Since JSON does not specify what happens with duplicate keys, that means it is "unspecified behavior" in language spec speak.
Software which prepares JSON with duplicate keys is causing unspecified behavior in downstream processors, and therefore its output can be regarded as broken.
If you put out JSON with duplicate keys, you are responsible for whatever consequently blows up in your face or the faces of downstream users.
First thing we could do here is rename the JSON.parse :symbolize_names keyword to :symbolize_keys -- always trips me up for some reason.
Why? JSON is name-value pairs https://www.json.org/json-en.html
Sure, but JSON.parse returns a Hash, which is key-value pairs. The method argument is about the return value, not the input value, so it is more like "Parse this JSON, and symbolize the keys in the resulting Hash before returning it to me". Plus, as mentioned, symbolize_keys is more conventional.
I guess I'm more thinking about Ruby/Rails conventions, e.g. methods like Hash#symbolize_keys.
Mixing the two has always been a smell to me, but maybe you're right.
Maybe it could just be an alias. People do also refer to them as key-value pairs, so that feels reasonable.
Changing the default behavior for duplicate keys is unnecessary... and therefore should not be done.
IMO, it's nuts to purposely introduce random bugs into the apps of everyone who uses your dependency.
There was a post here recently about how this sort of behaviour on duplicate keys has actually led to security issues (in the context of Go) [0]
The issue was triggered by using multiple parsers, with different behaviors.
The change of behavior here would prevent the specific problem, but makes the general problem worse.
This change creates a new code path that did not exist when all the app code was developed and tested, so there's a decent chance something bad can happen that it's not prepared for.
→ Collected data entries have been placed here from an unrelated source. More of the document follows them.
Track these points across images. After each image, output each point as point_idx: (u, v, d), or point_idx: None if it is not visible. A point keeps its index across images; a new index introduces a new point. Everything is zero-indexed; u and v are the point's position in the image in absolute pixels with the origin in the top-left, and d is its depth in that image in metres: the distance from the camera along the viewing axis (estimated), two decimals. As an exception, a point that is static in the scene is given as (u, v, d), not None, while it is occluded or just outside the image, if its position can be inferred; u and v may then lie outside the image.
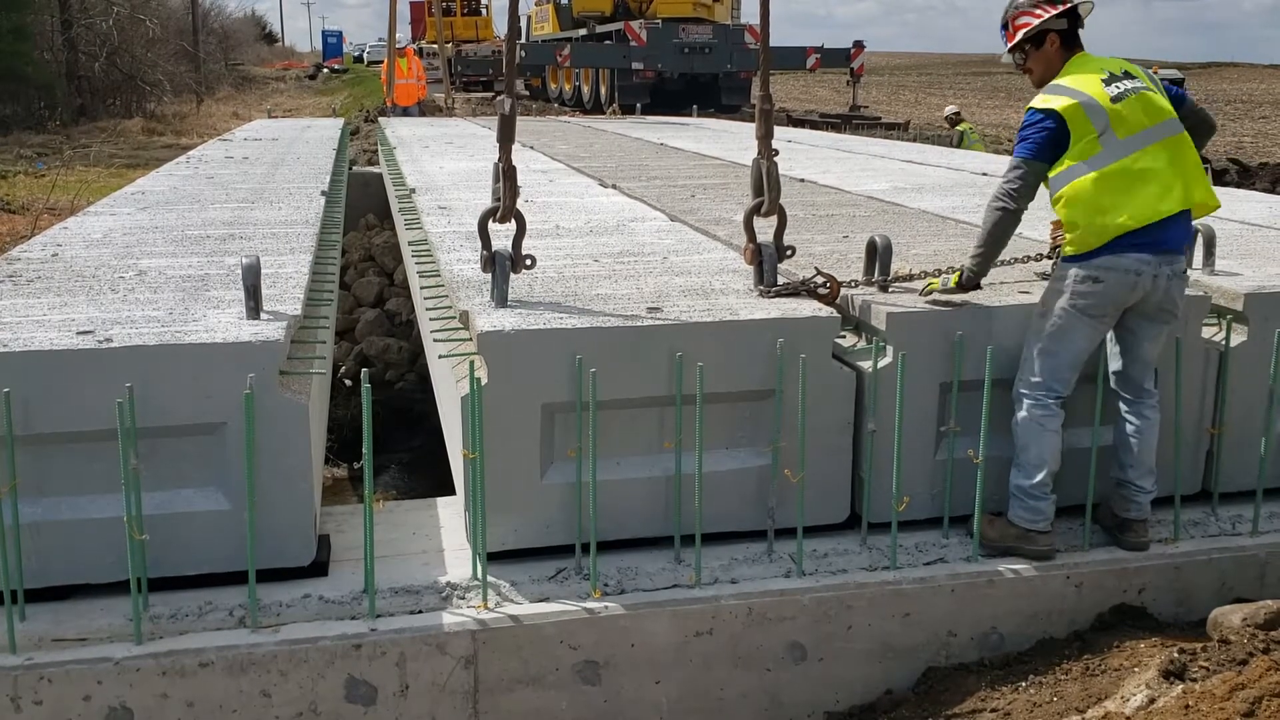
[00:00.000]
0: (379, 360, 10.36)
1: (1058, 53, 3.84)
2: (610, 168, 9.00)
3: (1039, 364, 3.77)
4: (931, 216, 6.20)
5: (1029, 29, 3.83)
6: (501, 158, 3.90)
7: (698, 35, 26.27)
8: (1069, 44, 3.85)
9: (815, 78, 39.71)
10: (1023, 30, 3.84)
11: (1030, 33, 3.83)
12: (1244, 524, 4.17)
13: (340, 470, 9.00)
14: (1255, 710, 2.91)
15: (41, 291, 4.16)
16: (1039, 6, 3.82)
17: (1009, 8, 3.93)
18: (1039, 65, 3.87)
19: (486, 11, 44.20)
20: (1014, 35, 3.88)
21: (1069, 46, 3.85)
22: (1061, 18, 3.81)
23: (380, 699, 3.44)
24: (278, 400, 3.44)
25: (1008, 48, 3.92)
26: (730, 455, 3.82)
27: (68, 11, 32.11)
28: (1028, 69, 3.91)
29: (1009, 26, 3.91)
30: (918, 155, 10.58)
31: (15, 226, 12.80)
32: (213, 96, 43.46)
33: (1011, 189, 3.76)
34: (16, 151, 22.45)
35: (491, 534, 3.62)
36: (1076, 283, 3.70)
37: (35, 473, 3.35)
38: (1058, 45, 3.84)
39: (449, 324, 4.24)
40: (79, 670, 3.25)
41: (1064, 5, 3.81)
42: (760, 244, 4.13)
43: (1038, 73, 3.88)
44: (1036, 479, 3.79)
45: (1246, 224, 5.78)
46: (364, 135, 19.75)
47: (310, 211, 6.25)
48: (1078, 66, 3.80)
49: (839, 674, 3.76)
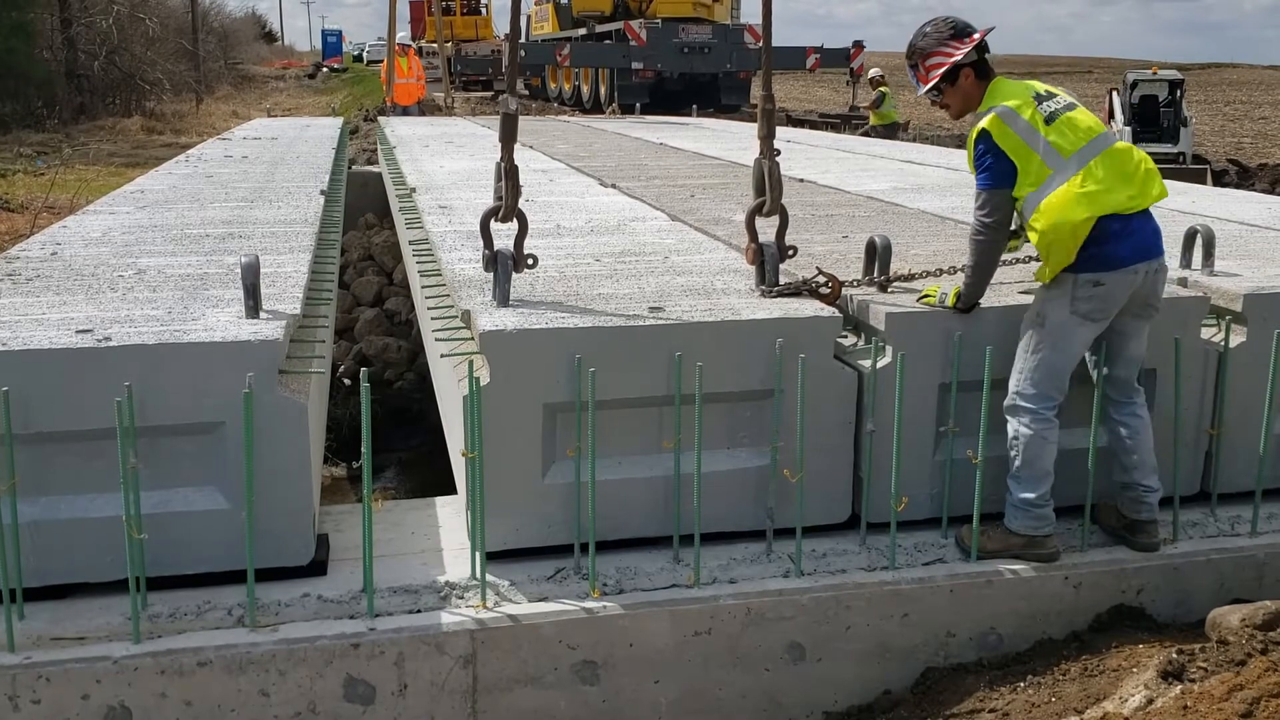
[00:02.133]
0: (378, 359, 10.35)
1: (974, 85, 3.83)
2: (610, 167, 9.00)
3: (1039, 374, 3.75)
4: (931, 216, 6.20)
5: (944, 68, 3.81)
6: (504, 157, 3.90)
7: (697, 35, 26.26)
8: (982, 74, 3.84)
9: (815, 78, 39.69)
10: (938, 70, 3.82)
11: (944, 72, 3.81)
12: (1243, 525, 4.17)
13: (339, 469, 9.00)
14: (1254, 711, 2.91)
15: (40, 290, 4.16)
16: (947, 45, 3.81)
17: (912, 49, 3.90)
18: (956, 100, 3.87)
19: (486, 11, 44.21)
20: (928, 77, 3.85)
21: (982, 76, 3.84)
22: (973, 50, 3.80)
23: (379, 698, 3.44)
24: (277, 399, 3.44)
25: (923, 89, 3.89)
26: (731, 455, 3.82)
27: (67, 10, 32.09)
28: (944, 104, 3.91)
29: (919, 67, 3.88)
30: (917, 155, 10.58)
31: (14, 225, 12.80)
32: (212, 95, 43.43)
33: (985, 220, 3.77)
34: (16, 150, 22.44)
35: (493, 533, 3.62)
36: (1079, 288, 3.69)
37: (34, 472, 3.34)
38: (973, 78, 3.83)
39: (450, 323, 4.24)
40: (77, 669, 3.25)
41: (973, 40, 3.79)
42: (762, 244, 4.13)
43: (955, 107, 3.89)
44: (1040, 491, 3.79)
45: (1246, 225, 5.77)
46: (363, 134, 19.75)
47: (309, 211, 6.25)
48: (1002, 91, 3.78)
49: (837, 674, 3.76)
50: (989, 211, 3.76)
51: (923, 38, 3.87)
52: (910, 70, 3.95)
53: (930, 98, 3.93)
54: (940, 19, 3.90)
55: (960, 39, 3.81)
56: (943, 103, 3.92)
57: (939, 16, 3.93)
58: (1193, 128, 19.93)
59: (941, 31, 3.84)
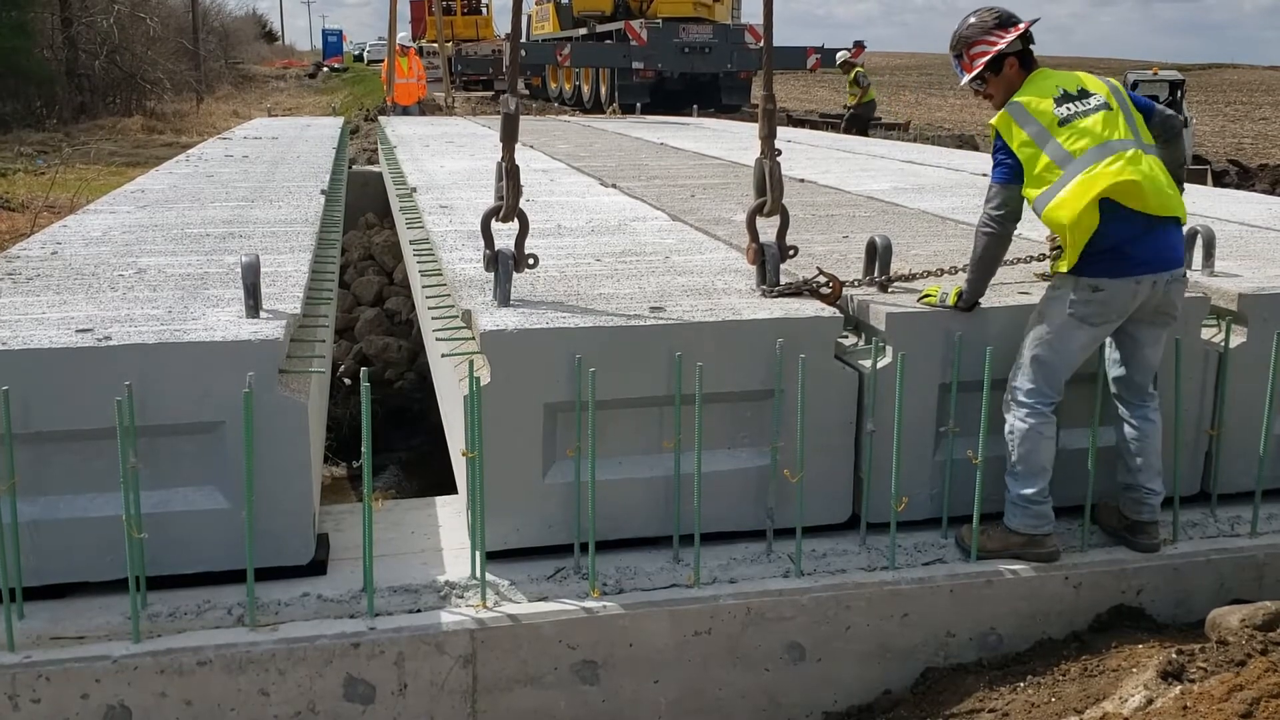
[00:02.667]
0: (378, 359, 10.36)
1: (1017, 74, 3.83)
2: (610, 167, 8.99)
3: (1035, 371, 3.75)
4: (931, 217, 6.20)
5: (988, 56, 3.81)
6: (505, 157, 3.90)
7: (698, 35, 26.24)
8: (1026, 64, 3.84)
9: (815, 78, 39.67)
10: (982, 59, 3.82)
11: (989, 60, 3.81)
12: (1243, 525, 4.17)
13: (339, 469, 9.00)
14: (1253, 711, 2.91)
15: (41, 289, 4.16)
16: (992, 33, 3.81)
17: (957, 38, 3.90)
18: (999, 89, 3.86)
19: (486, 10, 44.19)
20: (971, 65, 3.85)
21: (1026, 66, 3.84)
22: (1017, 40, 3.80)
23: (379, 698, 3.44)
24: (277, 399, 3.44)
25: (966, 78, 3.89)
26: (732, 455, 3.82)
27: (68, 9, 32.09)
28: (988, 94, 3.91)
29: (963, 56, 3.88)
30: (917, 155, 10.58)
31: (15, 224, 12.80)
32: (212, 95, 43.43)
33: (995, 214, 3.78)
34: (16, 149, 22.42)
35: (493, 533, 3.63)
36: (1078, 290, 3.69)
37: (34, 471, 3.34)
38: (1016, 67, 3.83)
39: (451, 323, 4.24)
40: (77, 668, 3.24)
41: (1017, 29, 3.79)
42: (763, 244, 4.13)
43: (999, 96, 3.87)
44: (1038, 486, 3.79)
45: (1246, 225, 5.77)
46: (364, 134, 19.75)
47: (310, 210, 6.25)
48: (1034, 85, 3.78)
49: (837, 674, 3.76)
50: (998, 205, 3.76)
51: (967, 27, 3.87)
52: (954, 60, 3.93)
53: (974, 87, 3.91)
54: (985, 9, 3.88)
55: (1005, 28, 3.80)
56: (986, 92, 3.90)
57: (984, 6, 3.90)
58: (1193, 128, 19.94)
59: (986, 21, 3.83)
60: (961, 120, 29.68)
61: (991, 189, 3.79)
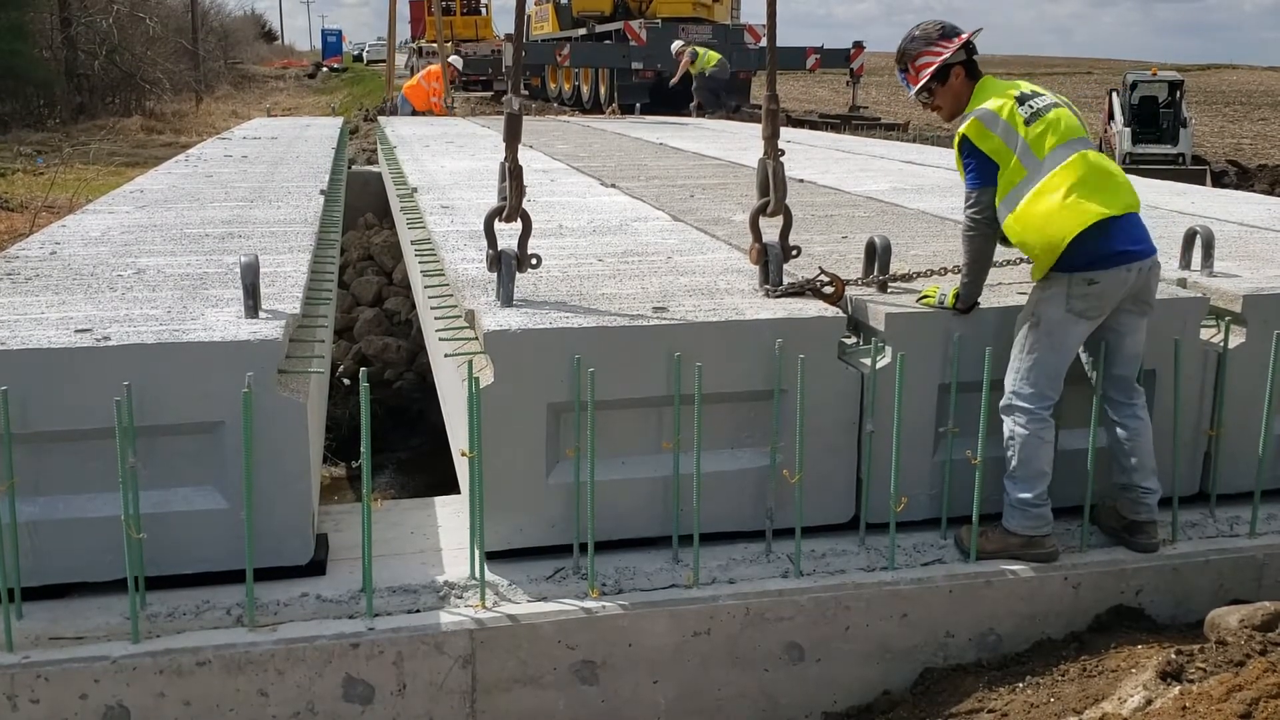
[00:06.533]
0: (377, 359, 10.36)
1: (964, 84, 3.87)
2: (610, 167, 9.00)
3: (1035, 374, 3.76)
4: (930, 217, 6.20)
5: (934, 66, 3.84)
6: (508, 156, 3.90)
7: (697, 35, 26.17)
8: (971, 73, 3.88)
9: (815, 78, 39.67)
10: (927, 70, 3.86)
11: (935, 70, 3.84)
12: (1242, 525, 4.17)
13: (338, 469, 9.00)
14: (1252, 712, 2.91)
15: (40, 289, 4.16)
16: (936, 44, 3.86)
17: (901, 52, 3.95)
18: (947, 100, 3.91)
19: (486, 11, 44.20)
20: (917, 77, 3.89)
21: (972, 76, 3.88)
22: (961, 49, 3.84)
23: (378, 698, 3.44)
24: (276, 399, 3.44)
25: (913, 90, 3.93)
26: (735, 455, 3.82)
27: (67, 9, 32.07)
28: (935, 106, 3.95)
29: (909, 69, 3.92)
30: (917, 156, 10.59)
31: (14, 224, 12.80)
32: (212, 95, 43.43)
33: (975, 217, 3.82)
34: (15, 149, 22.42)
35: (496, 533, 3.63)
36: (1074, 286, 3.70)
37: (33, 471, 3.34)
38: (962, 77, 3.87)
39: (454, 323, 4.23)
40: (76, 669, 3.24)
41: (960, 38, 3.84)
42: (766, 244, 4.13)
43: (947, 108, 3.92)
44: (1038, 490, 3.79)
45: (1245, 226, 5.78)
46: (363, 134, 19.75)
47: (309, 210, 6.24)
48: (988, 91, 3.83)
49: (836, 675, 3.76)
50: (979, 209, 3.80)
51: (911, 40, 3.93)
52: (900, 75, 3.99)
53: (921, 99, 3.96)
54: (928, 22, 3.99)
55: (948, 39, 3.86)
56: (934, 104, 3.95)
57: (926, 20, 4.00)
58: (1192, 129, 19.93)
59: (929, 33, 3.90)
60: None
61: (969, 194, 3.83)
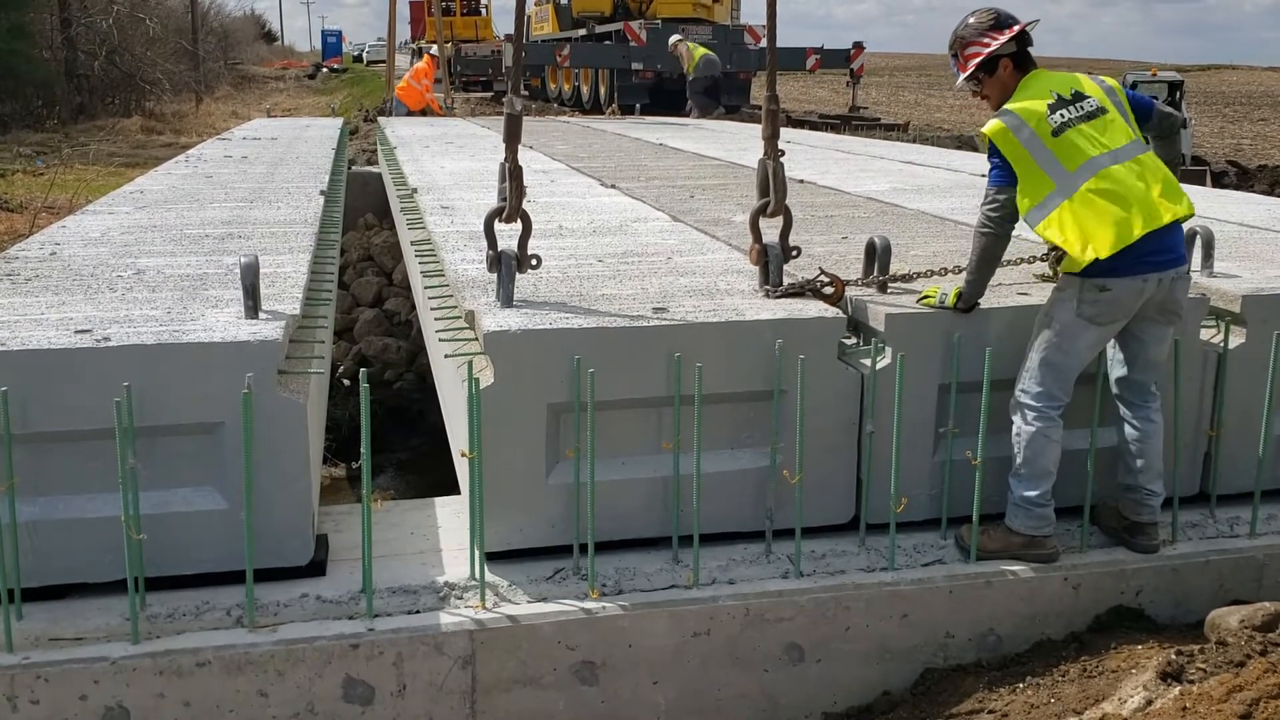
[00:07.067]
0: (377, 360, 10.36)
1: (1011, 75, 3.84)
2: (610, 168, 9.00)
3: (1044, 373, 3.75)
4: (930, 218, 6.20)
5: (981, 57, 3.82)
6: (508, 157, 3.90)
7: (697, 36, 26.19)
8: (1021, 65, 3.85)
9: (815, 78, 39.67)
10: (974, 60, 3.83)
11: (982, 60, 3.82)
12: (1242, 526, 4.17)
13: (338, 470, 9.01)
14: (1252, 712, 2.91)
15: (39, 290, 4.16)
16: (987, 34, 3.82)
17: (954, 38, 3.92)
18: (994, 90, 3.87)
19: (486, 11, 44.17)
20: (966, 65, 3.87)
21: (1021, 68, 3.85)
22: (1012, 41, 3.81)
23: (378, 699, 3.44)
24: (276, 400, 3.44)
25: (961, 77, 3.91)
26: (734, 456, 3.82)
27: (67, 10, 32.06)
28: (984, 95, 3.92)
29: (959, 56, 3.90)
30: (917, 156, 10.58)
31: (13, 225, 12.80)
32: (212, 95, 43.41)
33: (992, 215, 3.79)
34: (15, 150, 22.42)
35: (496, 534, 3.62)
36: (1084, 291, 3.69)
37: (32, 472, 3.34)
38: (1010, 69, 3.84)
39: (454, 324, 4.23)
40: (75, 670, 3.24)
41: (1012, 30, 3.80)
42: (766, 244, 4.13)
43: (994, 98, 3.88)
44: (1042, 489, 3.79)
45: (1245, 226, 5.78)
46: (363, 135, 19.74)
47: (309, 211, 6.24)
48: (1028, 89, 3.79)
49: (836, 675, 3.76)
50: (996, 208, 3.78)
51: (964, 27, 3.88)
52: (952, 60, 3.95)
53: (970, 88, 3.93)
54: (984, 9, 3.89)
55: (1000, 29, 3.81)
56: (982, 93, 3.91)
57: (983, 7, 3.91)
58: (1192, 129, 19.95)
59: (983, 22, 3.84)
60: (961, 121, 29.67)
61: (988, 191, 3.80)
The thing that I find surprising about this is that it seems so innocuous. Duplicate keys in an object? Meh just take the first or the last or something, no big deal, I'm sure whatever library I'm using will handle it
Just to point out, the problem in that issue isn’t really about JSON parsing. It’s about the layer whose job it is to verify/sanitize the input passing the unverified/unsanitized input through to the next layer.
The idea that your JSON parser can catch this kind of error in the general case just doesn’t make sense.
Changing the default behavior of the parser would catch this specific problem — by coincidence — but will also create new problems. They are as yet unknown, but we will find out (unless someone gains the sense to back off this bad idea before it makes it into production).
RFC 8259 describes these possibilities, accurately quoted in the article: "Many implementations report the last name/value pair only. Other implementations report an error or fail to parse the object, and some implementations report all of the name/value pairs, including duplicates."
Keeping the first key/value would be a poor idea since it is a behavior not mentioned in the RFC.
Not sure what they mean by "json gem", as it comes with ruby and not installed via gem install command.
I've always used
require 'json/ext'
This uses the C extension version and is much faster.